* **Action item**: Once you find the line with "Entferntesten die Rede. Daß" in the entries below, return exactly every line from it through the line with "Fortschrittspartei gewechselt".
** Opening Recorded data block **
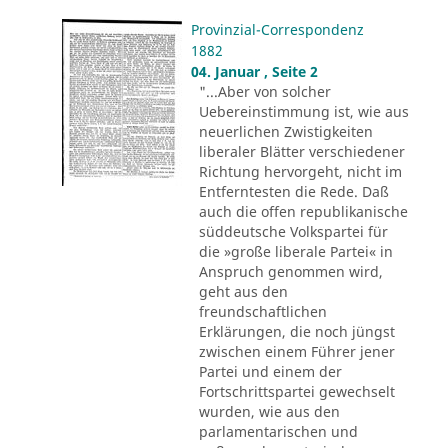
Provinzial-Correspondenz
1882
04. Januar , Seite 2
"...Aber von solcher
Uebereinstimmung ist, wie aus
neuerlichen Zwistigkeiten
liberaler Blätter verschiedener
Richtung hervorgeht, nicht im
Entferntesten die Rede. Daß
auch die offen republikanische
süddeutsche Volkspartei für
die »große liberale Partei« in
Anspruch genommen wird,
geht aus den
freundschaftlichen
Erklärungen, die noch jüngst
zwischen einem Führer jener
Partei und einem der
Fortschrittspartei gewechselt
wurden, wie aus den
parlamentarischen und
** Closing Recorded data block **
* **Your solution**:
Entferntesten die Rede. Daß
auch die offen republikanische
süddeutsche Volkspartei für
die »große liberale Partei« in
Anspruch genommen wird,
geht aus den
freundschaftlichen
Erklärungen, die noch jüngst
zwischen einem Führer jener
Partei und einem der
Fortschrittspartei gewechselt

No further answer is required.